In the meantime, despite benefiting from fairly healthy economic conditions based on exports and a growth rate last year of over 6 percent, Bangladesh continues to suffer from official corruption, high crime rates, periodic natural disasters, and uneven long-term investment, all of which both undercut the positive effects of its export-driven economy and sustain some entrenched poverty. The United Nations estimates for 2005 indicate nearly 80 percent of Bangladeshis live on under $2 per day; fertile ground for Islamic extremists in this mostly Muslim country.
Overall, no amount of police work or good intentions from Zia’s government is going to counter the growing problem of Islamic extremism in Bangladesh. The best solution is governmental suicide and a new majority or coalition configuration emerging from Bangladesh’s 2007 elections. TRC, however, is not optimistic.

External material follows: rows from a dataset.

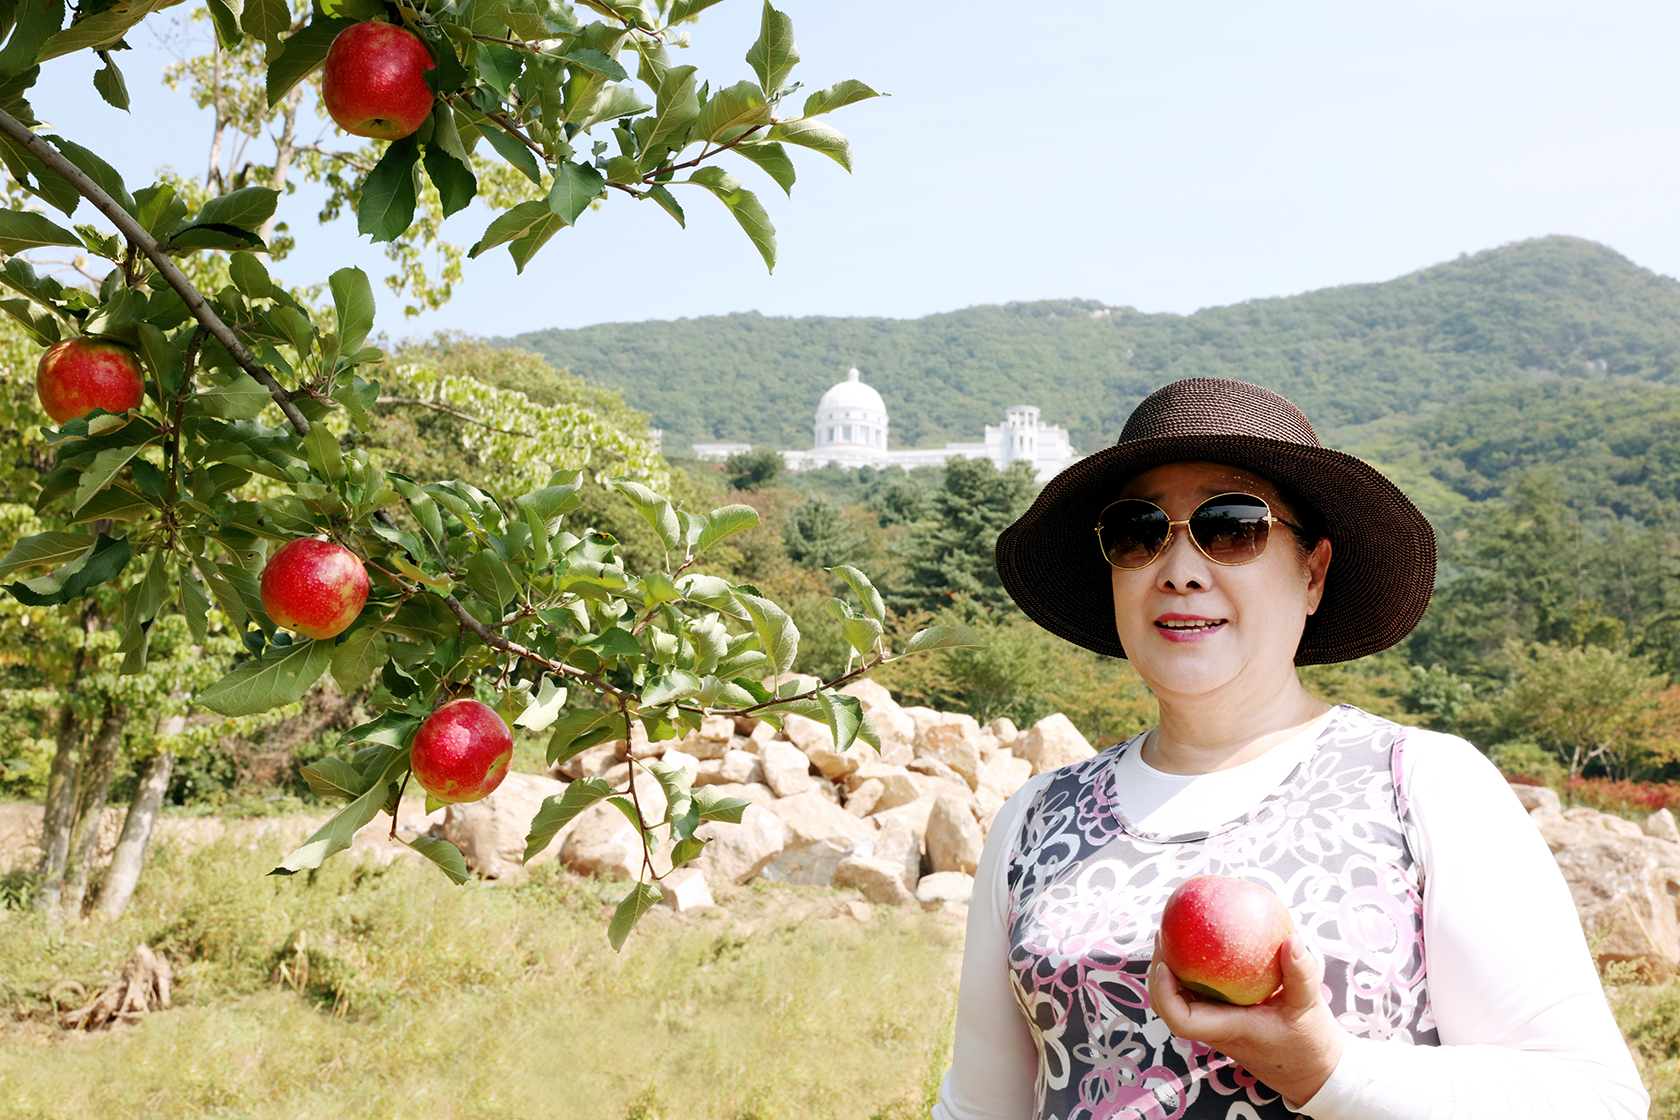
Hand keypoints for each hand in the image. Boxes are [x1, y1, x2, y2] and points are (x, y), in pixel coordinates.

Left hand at [1147, 934, 1344, 1106]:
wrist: (1314, 1072)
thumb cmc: (1311, 1044)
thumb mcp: (1310, 1007)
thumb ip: (1301, 974)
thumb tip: (1291, 938)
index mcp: (1229, 1029)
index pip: (1180, 1019)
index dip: (1164, 992)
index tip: (1166, 962)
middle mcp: (1216, 1029)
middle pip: (1168, 1006)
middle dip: (1158, 973)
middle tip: (1164, 934)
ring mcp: (1218, 1026)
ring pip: (1180, 1000)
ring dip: (1172, 971)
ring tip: (1177, 935)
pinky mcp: (1225, 1020)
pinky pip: (1200, 995)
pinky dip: (1195, 972)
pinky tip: (1206, 945)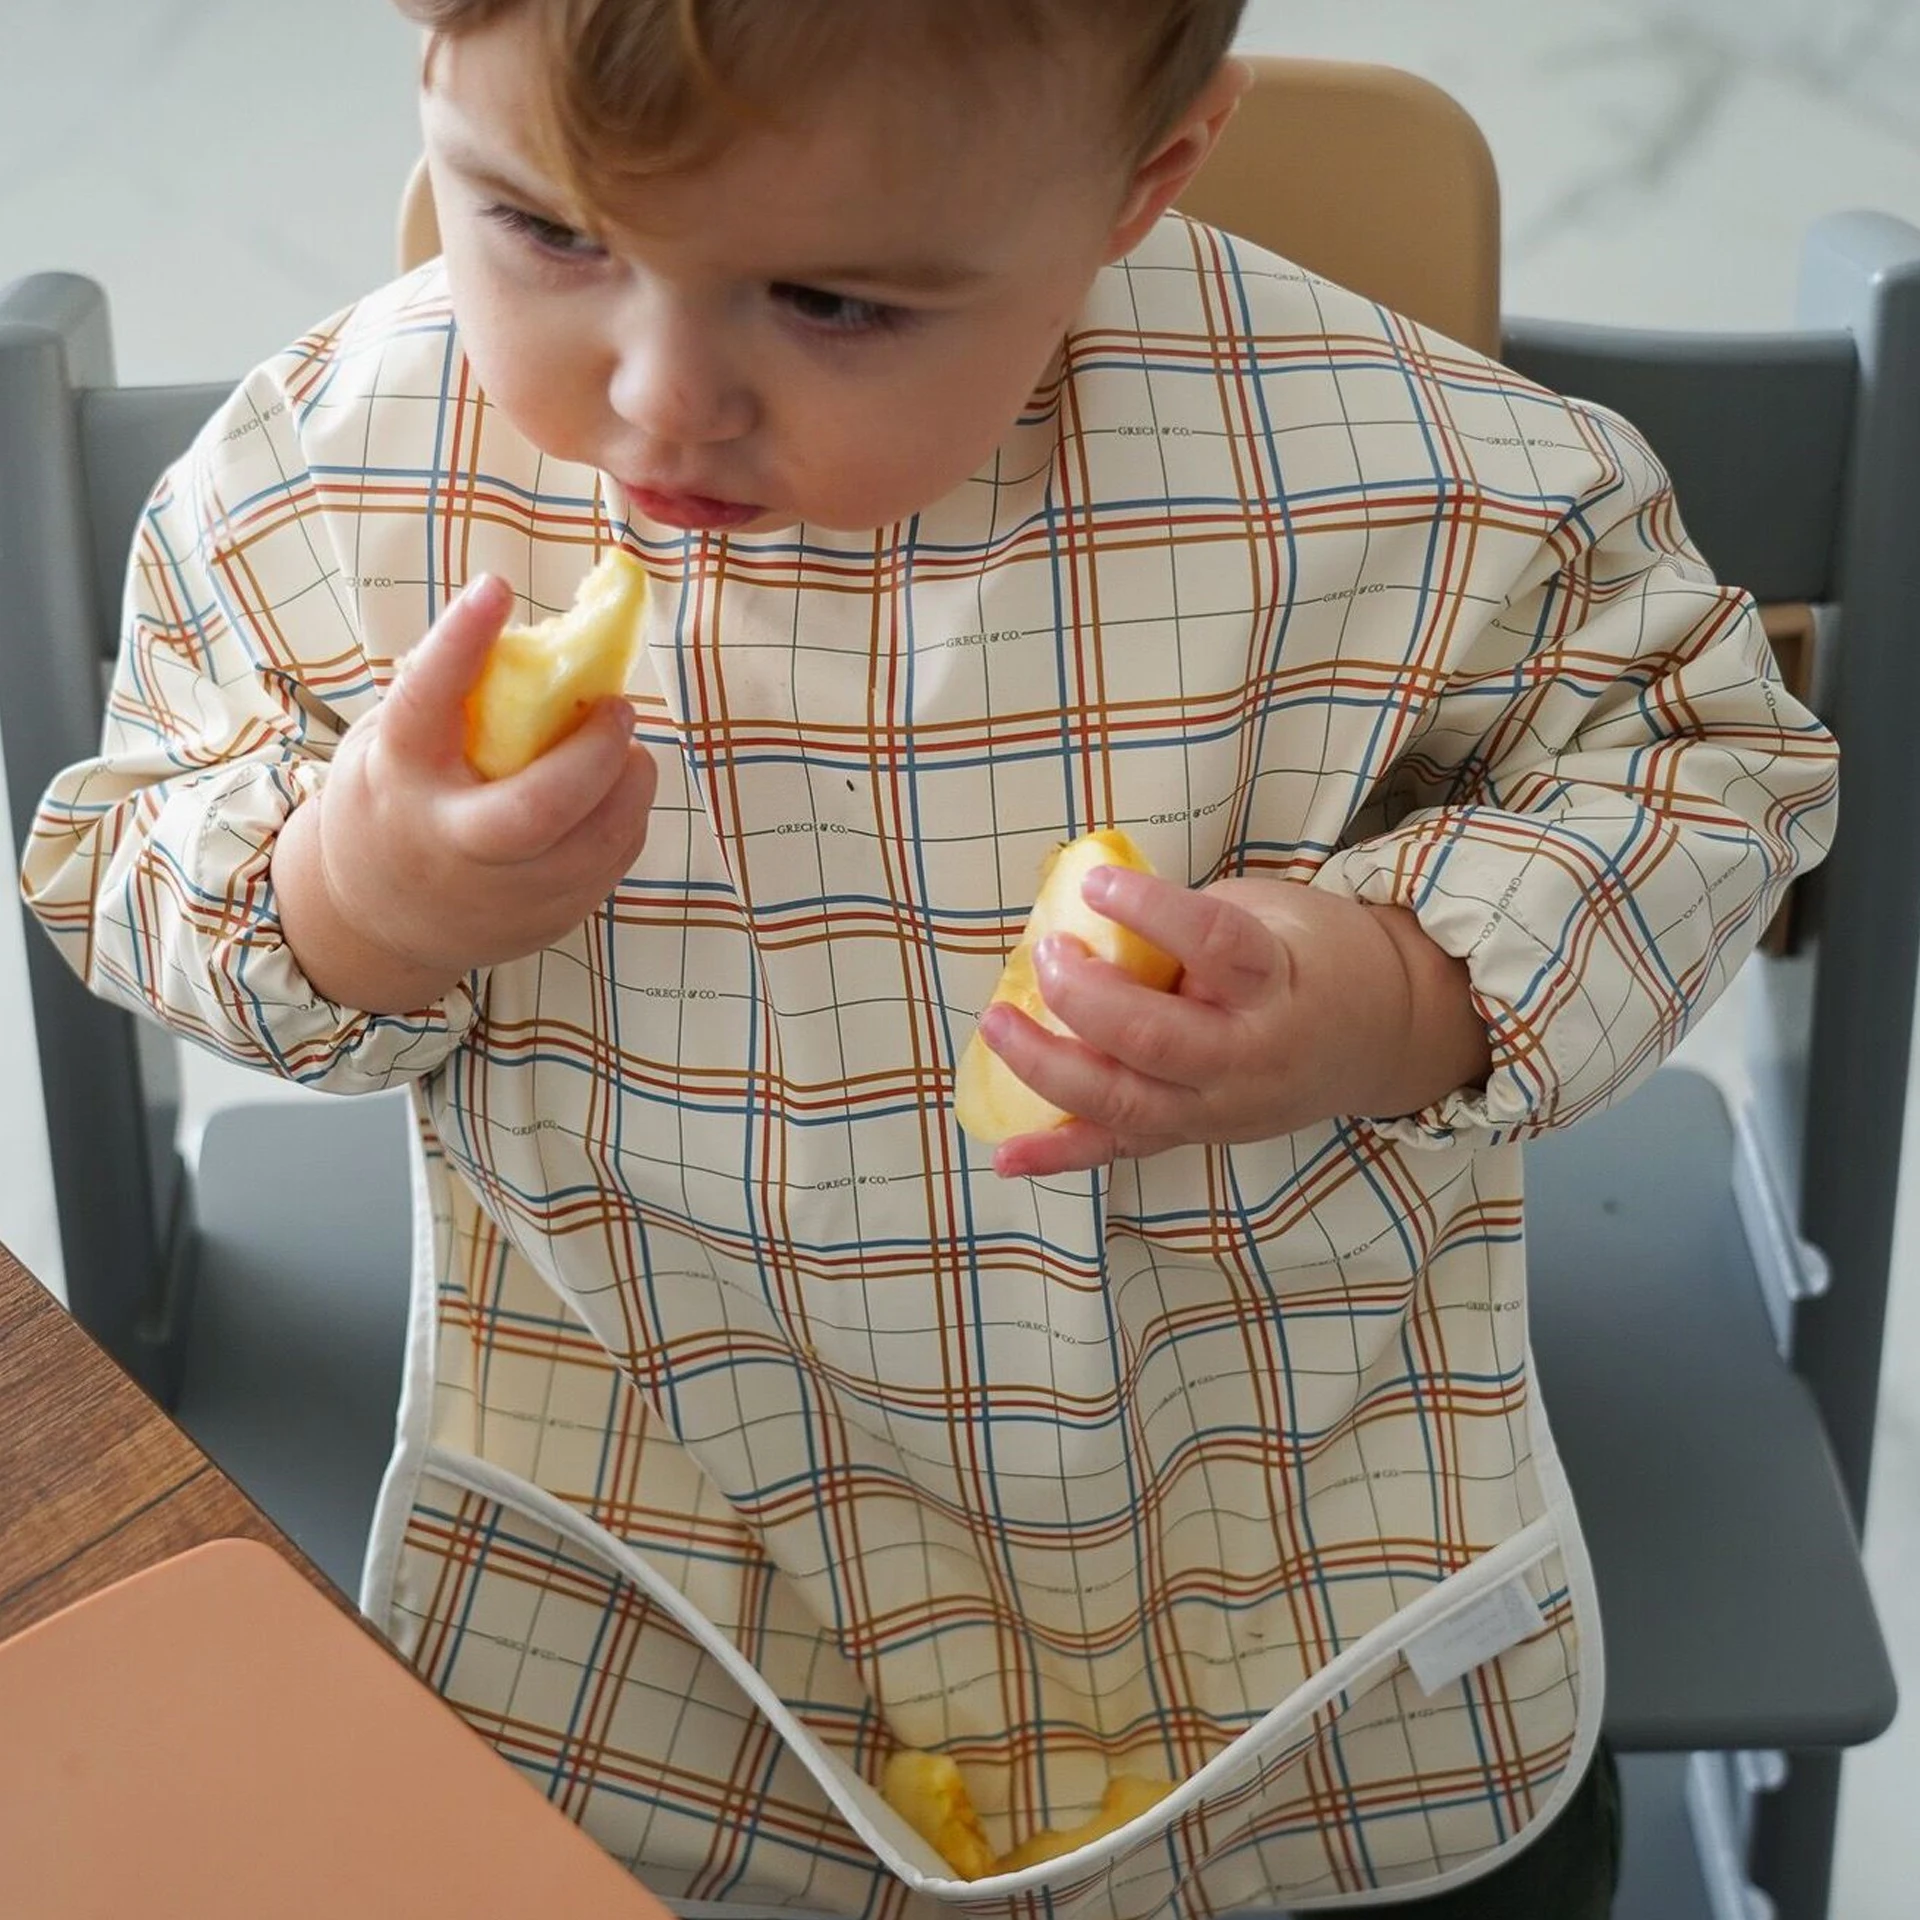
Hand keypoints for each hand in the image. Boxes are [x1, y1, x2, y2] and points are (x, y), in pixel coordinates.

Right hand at [274, 575, 656, 1010]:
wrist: (376, 920)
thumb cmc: (397, 802)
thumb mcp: (392, 746)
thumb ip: (450, 702)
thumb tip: (539, 640)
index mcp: (401, 777)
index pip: (425, 703)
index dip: (460, 642)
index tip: (496, 586)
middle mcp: (452, 843)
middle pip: (538, 809)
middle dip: (593, 753)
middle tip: (617, 707)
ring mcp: (506, 893)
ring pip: (598, 841)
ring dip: (629, 779)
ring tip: (621, 742)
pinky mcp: (550, 918)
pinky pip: (613, 861)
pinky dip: (626, 814)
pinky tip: (613, 788)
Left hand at [976, 868, 1490, 1178]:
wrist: (1380, 1036)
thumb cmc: (1310, 958)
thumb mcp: (1269, 914)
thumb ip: (1187, 922)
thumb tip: (1087, 914)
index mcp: (1278, 983)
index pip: (1214, 945)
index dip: (1149, 911)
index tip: (1095, 883)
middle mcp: (1251, 1057)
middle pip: (1155, 1038)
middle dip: (1083, 997)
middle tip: (1045, 952)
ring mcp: (1221, 1110)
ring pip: (1126, 1102)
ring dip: (1049, 1066)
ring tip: (998, 1021)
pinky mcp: (1195, 1137)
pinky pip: (1120, 1151)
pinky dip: (1059, 1155)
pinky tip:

The 2007 elections will likely be a replay of the 2001 season in which Zia’s BNP party squared off against her arch-rival, Sheikh Hasina Wajed and the Awami League, that resulted in the current BNP coalition of convenience. Zia is shoring up support in preparation for 2007, to include the distasteful move last week of bring the country’s former dictator, Hossain Mohammed Ershad, into the government coalition. Ershad spent six years in jail in the 1990s and is currently out on bail. He remains popular, however, with Bangladeshi nationalists and may well bring extra seats in the government that Zia will need to defeat Wajed again. Ershad’s recent arrangement with Zia will not, however, eliminate her ongoing need for JI support.
Regardless of the outcome of January’s elections, the only long-term winners in Zia’s recent reign have been violent Islamists. Even under the best political conditions, it will take years to reverse the gains they have made since 2001.